In a recent interview with Xinhua, Syria's Deputy Foreign Minister Faisal Mekdad said "President Assad is the real guarantee for the security and stability of Syria (and can) lead the reconstruction process to restore Syria as a real power in this region."

Mekdad said the government is trying to "avoid having a state of a leadership vacuum in Syria," adding that government will respect the constitution and election laws.

On Monday, the Syrian parliament approved a general elections bill that has given other candidates, along with Assad, an opportunity to run in the elections, but it also shuns aside most of the opposition figures.

The parliament's speaker Mohammad Jihad al-Laham will call for presidential elections before the end of the current president's term within a period of time that is no less than 60 days and not more than 90 days, according to the official Syrian media.
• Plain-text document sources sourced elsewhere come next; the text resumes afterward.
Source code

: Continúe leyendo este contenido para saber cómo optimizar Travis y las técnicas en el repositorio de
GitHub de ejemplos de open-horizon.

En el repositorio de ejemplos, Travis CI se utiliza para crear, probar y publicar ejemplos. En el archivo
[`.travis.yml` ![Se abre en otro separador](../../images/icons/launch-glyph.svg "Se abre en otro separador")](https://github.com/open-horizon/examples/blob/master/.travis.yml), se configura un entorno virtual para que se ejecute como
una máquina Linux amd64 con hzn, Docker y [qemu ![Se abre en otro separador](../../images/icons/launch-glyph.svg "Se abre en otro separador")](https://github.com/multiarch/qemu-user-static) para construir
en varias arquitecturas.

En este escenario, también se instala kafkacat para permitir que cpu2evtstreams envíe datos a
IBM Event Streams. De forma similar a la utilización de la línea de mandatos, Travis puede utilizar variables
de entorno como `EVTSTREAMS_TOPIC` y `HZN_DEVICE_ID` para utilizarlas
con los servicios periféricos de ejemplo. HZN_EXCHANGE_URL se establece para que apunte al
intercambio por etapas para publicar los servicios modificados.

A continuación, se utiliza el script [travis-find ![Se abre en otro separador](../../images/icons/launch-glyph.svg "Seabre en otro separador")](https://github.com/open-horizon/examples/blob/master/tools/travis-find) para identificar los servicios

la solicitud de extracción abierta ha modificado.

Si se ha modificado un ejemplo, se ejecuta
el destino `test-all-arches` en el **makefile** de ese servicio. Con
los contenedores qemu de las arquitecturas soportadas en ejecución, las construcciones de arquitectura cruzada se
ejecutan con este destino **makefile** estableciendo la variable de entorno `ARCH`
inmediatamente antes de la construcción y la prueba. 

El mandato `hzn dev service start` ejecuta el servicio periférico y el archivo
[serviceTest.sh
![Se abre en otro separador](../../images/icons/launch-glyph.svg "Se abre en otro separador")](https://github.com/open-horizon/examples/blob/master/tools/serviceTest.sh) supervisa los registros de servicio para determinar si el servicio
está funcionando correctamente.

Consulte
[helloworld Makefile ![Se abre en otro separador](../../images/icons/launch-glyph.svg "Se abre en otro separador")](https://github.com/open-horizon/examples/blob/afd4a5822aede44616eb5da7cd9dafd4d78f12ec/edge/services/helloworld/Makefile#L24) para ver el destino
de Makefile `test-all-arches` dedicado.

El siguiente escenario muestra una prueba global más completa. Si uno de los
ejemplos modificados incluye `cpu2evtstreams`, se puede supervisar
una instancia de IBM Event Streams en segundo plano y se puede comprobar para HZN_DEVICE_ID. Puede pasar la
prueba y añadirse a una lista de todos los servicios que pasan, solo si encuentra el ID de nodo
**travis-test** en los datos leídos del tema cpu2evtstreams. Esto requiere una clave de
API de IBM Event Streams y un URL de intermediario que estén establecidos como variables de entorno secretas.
Laham said that presidential elections will not take place in case there is only one candidate, stressing that the constitution emphasizes this point.

Minister of Justice Najm al-Ahmad said in a statement reported by the official news agency SANA that the general elections law is a turning point that will be monitored under the full supervision and control of the judiciary.

Days earlier, the parliament unanimously voted in favor of a constitutional item providing that the candidate for presidency must have lived in Syria for 10 consecutive years prior to nomination.

In a parliament session, the speaker recited Item 30 of the constitution which states that candidates should be over 40 years of age, Syrian citizens born to Syrian parents. It also stipulated that candidates who hold only one nationality, aren't convicted of any "outrageous offense," and who are married to citizens, are eligible to run.

This controversial item drew criticism from the Syrian opposition and other countries that support the opposition amid accusations that it was endorsed to fit Assad alone.

Issam Khalil, a member of the parliament, dismissed the allegations, contending that the electoral law in the United States stipulates that the candidate must have lived in the U.S. for 14 years.

The Arab League-UN peace envoy to Syria Lakhdar Brahimi warned, in a recent speech before the UN Security Council, that if presidential elections go ahead in the coming months, it could jeopardize peace talks between the government and the opposition.

However, Syria's permanent envoy to the UN, Bashar al-Jaafari, defended his country's stance, saying that elections in any country are "an internal affair."

Jaafari said that Syria would not allow for a "constitutional vacuum" for outside governments to exploit, accusing them encouraging bloodshed.

The Syrian opposition abroad rejected the new electoral law, which has basically shunned all opposition figures by stipulating that the candidate must have lived in Syria over the past 10 years. They also strongly oppose the idea that Assad might run for another term.

Even before the war started most of Syria's opposition figures lived in exile, others left the country during the beginning of the war.

The Syrian government has repeatedly blasted countries that called on Assad to step down, saying such demands encroach upon Syria's sovereignty and the Syrian people's rights of self- determination.

Following the death of Assad's father, former President Hafez Assad, in 2000, the Syrian parliament unanimously nominated Assad to be president.

Assad was re-elected without opposition in 2007 to a second term. He won overwhelming, scooping up 97.62 percent of votes in a nationwide referendum in which he was the sole contestant.

Observers believe that Assad is likely to be reelected as no one has so far shown intention to run against him.